**Try it**
After locating the line that contains "staining of benign" in the records below, write out exactly that line and each line after it through the one that contains "cancer (adenocarcinoma) stained", and nothing else.

**Data records**
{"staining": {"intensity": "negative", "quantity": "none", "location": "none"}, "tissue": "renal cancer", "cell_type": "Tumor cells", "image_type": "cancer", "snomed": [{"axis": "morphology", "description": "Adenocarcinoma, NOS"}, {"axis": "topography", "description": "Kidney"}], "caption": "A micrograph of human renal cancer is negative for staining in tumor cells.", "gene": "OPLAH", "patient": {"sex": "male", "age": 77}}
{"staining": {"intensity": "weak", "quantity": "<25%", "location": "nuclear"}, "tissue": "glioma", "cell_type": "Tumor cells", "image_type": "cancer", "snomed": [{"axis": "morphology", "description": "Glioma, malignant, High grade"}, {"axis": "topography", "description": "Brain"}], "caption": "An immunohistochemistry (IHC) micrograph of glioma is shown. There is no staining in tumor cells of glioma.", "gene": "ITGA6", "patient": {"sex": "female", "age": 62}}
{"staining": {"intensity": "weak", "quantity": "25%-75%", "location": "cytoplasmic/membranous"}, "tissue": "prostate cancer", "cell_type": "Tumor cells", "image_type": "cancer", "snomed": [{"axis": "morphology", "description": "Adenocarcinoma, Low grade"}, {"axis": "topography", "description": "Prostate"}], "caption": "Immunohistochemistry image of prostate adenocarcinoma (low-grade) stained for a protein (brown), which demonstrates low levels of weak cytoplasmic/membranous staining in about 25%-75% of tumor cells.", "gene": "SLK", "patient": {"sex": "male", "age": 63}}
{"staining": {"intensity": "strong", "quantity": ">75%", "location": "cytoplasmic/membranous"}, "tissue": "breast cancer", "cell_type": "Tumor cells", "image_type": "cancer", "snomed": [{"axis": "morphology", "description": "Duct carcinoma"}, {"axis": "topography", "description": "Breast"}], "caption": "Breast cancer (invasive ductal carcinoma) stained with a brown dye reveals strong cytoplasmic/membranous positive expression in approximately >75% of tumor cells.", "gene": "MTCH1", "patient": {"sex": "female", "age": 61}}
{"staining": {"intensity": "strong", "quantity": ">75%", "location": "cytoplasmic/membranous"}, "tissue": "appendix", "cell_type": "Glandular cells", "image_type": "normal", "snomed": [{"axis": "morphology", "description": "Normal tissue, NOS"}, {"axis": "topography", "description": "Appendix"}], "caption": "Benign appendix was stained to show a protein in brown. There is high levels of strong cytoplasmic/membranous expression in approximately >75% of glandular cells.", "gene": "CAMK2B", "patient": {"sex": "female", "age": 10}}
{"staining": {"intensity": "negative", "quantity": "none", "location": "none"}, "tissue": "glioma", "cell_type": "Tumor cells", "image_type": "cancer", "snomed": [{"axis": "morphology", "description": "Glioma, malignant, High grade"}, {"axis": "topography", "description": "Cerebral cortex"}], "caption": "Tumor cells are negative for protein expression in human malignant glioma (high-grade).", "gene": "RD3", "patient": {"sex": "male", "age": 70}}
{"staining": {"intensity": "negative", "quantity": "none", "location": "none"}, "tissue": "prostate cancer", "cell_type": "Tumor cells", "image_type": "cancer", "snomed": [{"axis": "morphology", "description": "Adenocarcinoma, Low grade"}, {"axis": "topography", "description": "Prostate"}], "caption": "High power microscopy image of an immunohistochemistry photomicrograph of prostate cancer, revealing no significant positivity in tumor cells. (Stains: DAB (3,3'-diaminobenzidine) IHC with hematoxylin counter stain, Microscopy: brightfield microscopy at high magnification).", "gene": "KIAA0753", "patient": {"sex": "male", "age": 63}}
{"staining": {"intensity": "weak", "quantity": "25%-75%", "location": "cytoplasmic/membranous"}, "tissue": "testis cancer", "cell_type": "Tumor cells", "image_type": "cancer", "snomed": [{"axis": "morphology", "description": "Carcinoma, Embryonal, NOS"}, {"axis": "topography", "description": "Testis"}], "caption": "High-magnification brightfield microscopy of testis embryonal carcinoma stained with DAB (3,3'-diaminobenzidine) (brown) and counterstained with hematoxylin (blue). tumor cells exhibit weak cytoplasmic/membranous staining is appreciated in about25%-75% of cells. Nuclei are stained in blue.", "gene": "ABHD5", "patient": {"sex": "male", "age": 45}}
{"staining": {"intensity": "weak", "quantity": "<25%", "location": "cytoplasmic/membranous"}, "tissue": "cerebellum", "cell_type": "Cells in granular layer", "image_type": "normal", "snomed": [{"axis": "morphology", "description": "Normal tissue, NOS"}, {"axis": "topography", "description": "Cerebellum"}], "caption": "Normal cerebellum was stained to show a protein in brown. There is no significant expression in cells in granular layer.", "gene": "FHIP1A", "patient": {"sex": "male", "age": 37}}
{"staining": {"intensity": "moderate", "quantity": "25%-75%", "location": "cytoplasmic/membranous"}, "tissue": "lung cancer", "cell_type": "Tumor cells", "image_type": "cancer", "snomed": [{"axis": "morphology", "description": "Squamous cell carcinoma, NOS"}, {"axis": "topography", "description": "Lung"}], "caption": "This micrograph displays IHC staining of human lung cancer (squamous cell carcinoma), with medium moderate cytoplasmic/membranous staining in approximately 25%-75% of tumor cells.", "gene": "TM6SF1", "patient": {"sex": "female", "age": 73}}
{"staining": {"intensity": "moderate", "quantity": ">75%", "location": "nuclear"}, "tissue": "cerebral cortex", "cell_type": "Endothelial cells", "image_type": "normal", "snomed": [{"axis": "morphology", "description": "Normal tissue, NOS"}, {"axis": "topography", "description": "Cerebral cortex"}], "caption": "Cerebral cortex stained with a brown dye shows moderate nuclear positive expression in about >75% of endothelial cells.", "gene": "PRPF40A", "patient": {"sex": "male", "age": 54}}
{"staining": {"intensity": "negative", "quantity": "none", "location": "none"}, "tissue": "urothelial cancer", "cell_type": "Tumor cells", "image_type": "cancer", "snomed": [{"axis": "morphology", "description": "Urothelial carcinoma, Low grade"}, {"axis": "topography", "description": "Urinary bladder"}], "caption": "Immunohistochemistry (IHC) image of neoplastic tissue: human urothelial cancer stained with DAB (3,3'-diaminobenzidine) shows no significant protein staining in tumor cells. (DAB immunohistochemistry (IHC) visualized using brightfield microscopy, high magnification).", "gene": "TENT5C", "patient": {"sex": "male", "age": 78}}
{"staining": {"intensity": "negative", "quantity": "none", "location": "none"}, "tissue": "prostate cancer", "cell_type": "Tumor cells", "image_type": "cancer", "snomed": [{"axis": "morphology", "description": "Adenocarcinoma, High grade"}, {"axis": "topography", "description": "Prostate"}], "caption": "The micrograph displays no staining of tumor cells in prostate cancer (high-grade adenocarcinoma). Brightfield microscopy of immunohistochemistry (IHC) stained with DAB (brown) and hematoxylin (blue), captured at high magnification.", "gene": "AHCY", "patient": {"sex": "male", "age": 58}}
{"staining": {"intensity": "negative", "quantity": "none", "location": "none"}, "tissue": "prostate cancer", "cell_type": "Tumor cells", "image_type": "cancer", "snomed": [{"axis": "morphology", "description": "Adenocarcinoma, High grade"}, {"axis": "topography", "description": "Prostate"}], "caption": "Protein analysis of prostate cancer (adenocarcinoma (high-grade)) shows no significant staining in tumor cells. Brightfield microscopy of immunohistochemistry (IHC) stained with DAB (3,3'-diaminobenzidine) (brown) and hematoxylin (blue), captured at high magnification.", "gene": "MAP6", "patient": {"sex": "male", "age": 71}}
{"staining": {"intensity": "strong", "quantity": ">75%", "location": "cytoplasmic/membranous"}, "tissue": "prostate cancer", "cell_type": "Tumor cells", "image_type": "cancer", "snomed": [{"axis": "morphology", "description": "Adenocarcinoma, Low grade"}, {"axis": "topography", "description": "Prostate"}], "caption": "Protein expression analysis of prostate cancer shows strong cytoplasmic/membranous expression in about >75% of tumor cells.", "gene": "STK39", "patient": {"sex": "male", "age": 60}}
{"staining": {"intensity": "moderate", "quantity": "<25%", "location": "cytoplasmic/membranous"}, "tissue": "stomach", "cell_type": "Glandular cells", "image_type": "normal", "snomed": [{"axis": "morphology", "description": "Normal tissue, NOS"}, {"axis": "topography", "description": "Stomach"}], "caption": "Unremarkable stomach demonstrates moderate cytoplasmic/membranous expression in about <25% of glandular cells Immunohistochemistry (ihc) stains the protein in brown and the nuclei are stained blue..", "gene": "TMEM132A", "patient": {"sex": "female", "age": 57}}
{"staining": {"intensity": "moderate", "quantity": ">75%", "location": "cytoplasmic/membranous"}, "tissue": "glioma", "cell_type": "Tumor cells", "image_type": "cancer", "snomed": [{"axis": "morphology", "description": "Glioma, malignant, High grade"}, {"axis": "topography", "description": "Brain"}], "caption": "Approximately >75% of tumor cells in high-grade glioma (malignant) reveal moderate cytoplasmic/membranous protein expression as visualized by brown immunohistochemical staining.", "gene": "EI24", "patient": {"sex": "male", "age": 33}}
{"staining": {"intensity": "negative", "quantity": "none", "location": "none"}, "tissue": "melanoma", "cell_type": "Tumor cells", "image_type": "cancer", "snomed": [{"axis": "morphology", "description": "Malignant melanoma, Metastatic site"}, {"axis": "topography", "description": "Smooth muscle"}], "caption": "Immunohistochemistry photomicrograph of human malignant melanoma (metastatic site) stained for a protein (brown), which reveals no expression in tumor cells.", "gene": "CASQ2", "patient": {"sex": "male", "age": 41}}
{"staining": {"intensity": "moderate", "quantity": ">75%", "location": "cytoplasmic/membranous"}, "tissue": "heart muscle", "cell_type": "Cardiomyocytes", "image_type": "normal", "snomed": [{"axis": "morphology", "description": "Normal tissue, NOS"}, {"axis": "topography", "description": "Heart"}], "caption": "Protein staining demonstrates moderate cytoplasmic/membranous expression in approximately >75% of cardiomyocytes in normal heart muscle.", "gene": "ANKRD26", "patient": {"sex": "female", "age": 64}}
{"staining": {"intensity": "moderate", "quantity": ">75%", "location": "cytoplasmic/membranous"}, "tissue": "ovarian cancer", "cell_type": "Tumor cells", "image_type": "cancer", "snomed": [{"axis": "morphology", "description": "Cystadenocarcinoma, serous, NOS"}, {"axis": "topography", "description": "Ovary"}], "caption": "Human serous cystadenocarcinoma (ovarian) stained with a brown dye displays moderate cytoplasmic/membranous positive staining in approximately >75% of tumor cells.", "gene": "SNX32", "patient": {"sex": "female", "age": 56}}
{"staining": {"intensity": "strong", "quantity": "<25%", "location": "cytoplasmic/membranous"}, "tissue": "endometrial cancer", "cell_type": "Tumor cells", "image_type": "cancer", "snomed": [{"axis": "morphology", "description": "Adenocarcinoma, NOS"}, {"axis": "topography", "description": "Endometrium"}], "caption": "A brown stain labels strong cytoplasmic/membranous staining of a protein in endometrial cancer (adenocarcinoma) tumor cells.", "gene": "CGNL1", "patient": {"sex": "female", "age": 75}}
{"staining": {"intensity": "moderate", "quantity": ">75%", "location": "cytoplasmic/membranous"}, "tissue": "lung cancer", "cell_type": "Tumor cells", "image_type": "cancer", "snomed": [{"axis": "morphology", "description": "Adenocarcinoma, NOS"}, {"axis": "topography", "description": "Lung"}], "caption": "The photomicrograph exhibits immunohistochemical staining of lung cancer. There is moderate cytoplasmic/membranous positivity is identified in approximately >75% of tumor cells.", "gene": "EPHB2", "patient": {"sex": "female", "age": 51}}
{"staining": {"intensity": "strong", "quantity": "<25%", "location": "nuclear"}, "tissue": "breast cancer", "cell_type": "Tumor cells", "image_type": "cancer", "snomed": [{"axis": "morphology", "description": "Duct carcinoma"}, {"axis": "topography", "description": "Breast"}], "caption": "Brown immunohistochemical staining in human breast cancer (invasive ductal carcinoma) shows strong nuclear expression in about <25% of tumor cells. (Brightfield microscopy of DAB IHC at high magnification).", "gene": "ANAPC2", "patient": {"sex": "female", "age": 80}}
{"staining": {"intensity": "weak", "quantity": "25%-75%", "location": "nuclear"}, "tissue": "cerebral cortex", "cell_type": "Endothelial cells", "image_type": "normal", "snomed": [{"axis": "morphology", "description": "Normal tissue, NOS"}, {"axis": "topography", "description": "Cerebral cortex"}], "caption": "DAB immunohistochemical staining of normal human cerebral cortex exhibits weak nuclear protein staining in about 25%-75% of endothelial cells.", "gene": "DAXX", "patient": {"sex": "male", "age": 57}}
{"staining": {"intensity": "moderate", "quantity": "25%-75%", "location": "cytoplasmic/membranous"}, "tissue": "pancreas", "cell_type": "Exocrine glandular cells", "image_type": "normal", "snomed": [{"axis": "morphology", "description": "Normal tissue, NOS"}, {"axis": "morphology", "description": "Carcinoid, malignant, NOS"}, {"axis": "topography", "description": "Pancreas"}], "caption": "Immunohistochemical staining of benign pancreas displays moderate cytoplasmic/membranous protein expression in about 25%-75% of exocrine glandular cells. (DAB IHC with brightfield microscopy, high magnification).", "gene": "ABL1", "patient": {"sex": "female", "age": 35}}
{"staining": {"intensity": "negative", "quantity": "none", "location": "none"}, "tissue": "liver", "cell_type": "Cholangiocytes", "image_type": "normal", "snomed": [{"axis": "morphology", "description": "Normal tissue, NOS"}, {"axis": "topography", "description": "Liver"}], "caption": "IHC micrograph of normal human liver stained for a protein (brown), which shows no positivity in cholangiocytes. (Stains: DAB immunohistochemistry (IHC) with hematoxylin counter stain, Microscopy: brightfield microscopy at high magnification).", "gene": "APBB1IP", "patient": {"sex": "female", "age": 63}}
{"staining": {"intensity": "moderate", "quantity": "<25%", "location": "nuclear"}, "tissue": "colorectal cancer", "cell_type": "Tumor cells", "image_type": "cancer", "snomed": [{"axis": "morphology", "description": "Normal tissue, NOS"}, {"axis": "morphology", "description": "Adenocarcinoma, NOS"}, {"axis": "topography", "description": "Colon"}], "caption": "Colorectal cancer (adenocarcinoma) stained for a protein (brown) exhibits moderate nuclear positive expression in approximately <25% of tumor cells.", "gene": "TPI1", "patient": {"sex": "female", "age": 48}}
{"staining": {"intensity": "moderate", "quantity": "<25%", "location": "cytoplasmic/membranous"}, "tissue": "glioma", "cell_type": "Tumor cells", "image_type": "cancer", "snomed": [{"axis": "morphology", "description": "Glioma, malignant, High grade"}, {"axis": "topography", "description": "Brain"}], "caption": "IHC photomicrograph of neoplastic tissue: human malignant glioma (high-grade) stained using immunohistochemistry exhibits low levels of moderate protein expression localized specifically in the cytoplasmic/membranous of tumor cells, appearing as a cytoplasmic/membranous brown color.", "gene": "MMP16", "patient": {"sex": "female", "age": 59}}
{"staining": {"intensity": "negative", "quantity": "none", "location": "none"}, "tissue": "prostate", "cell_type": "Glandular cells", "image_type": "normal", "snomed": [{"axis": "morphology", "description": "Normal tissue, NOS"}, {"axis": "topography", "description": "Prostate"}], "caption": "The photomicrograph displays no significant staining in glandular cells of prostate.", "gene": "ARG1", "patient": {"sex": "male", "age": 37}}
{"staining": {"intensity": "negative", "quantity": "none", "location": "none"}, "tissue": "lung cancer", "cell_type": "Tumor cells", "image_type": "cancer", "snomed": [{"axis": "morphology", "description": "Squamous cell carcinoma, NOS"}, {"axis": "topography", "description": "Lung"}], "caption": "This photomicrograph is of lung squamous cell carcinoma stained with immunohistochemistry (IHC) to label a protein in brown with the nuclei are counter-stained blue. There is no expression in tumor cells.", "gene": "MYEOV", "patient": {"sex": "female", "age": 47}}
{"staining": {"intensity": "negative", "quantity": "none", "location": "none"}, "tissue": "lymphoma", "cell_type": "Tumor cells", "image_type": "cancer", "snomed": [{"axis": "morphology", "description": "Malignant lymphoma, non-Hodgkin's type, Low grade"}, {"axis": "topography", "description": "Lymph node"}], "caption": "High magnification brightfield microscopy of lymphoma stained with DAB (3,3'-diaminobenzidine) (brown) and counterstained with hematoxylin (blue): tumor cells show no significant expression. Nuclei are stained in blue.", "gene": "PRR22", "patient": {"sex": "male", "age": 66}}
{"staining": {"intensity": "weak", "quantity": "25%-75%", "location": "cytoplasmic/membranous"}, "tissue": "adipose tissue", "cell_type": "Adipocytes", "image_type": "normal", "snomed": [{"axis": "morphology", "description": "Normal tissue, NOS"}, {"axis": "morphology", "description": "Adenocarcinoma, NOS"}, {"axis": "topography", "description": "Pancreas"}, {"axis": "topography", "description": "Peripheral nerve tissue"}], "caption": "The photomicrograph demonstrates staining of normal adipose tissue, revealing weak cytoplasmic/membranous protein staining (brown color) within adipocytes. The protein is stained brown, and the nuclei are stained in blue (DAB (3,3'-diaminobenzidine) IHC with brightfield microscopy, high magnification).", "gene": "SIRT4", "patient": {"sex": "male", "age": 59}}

**Output for this exercise**
{"staining": {"intensity": "moderate", "quantity": "25%-75%", "location": "cytoplasmic/membranous"}, "tissue": "pancreas", "cell_type": "Exocrine glandular cells", "image_type": "normal", "snomed": [{"axis": "morphology", "description": "Normal tissue, NOS"}, {"axis": "morphology", "description": "Carcinoid, malignant, NOS"}, {"axis": "topography", "description": "Pancreas"}], "caption": "Immunohistochemical staining of benign pancreas displays moderate cytoplasmic/membranous protein expression in about 25%-75% of exocrine glandular cells. (DAB IHC with brightfield microscopy, high magnification).", "gene": "ABL1", "patient": {"sex": "female", "age": 35}}
{"staining": {"intensity": "negative", "quantity": "none", "location": "none"}, "tissue": "liver", "cell_type": "Cholangiocytes", "image_type": "normal", "snomed": [{"axis": "morphology", "description": "Normal tissue, NOS"}, {"axis": "topography", "description": "Liver"}], "caption": "IHC micrograph of normal human liver stained for a protein (brown), which shows no positivity in cholangiocytes. (Stains: DAB immunohistochemistry (IHC) with hematoxylin counter stain, Microscopy: brightfield microscopy at high magnification).", "gene": "APBB1IP", "patient": {"sex": "female", "age": 63}}
{"staining": {"intensity": "moderate", "quantity": "<25%", "location": "nuclear"}, "tissue": "colorectal cancer", "cell_type": "Tumor cells", "image_type": "cancer", "snomed": [{"axis": "morphology", "description": "Normal tissue, NOS"}, {"axis": "morphology", "description": "Adenocarcinoma, NOS"}, {"axis": "topography", "description": "Colon"}], "caption": "Colorectal cancer (adenocarcinoma) stained for a protein (brown) exhibits moderate nuclear positive expression in approximately <25% of tumor cells.", "gene": "TPI1", "patient": {"sex": "female", "age": 48}}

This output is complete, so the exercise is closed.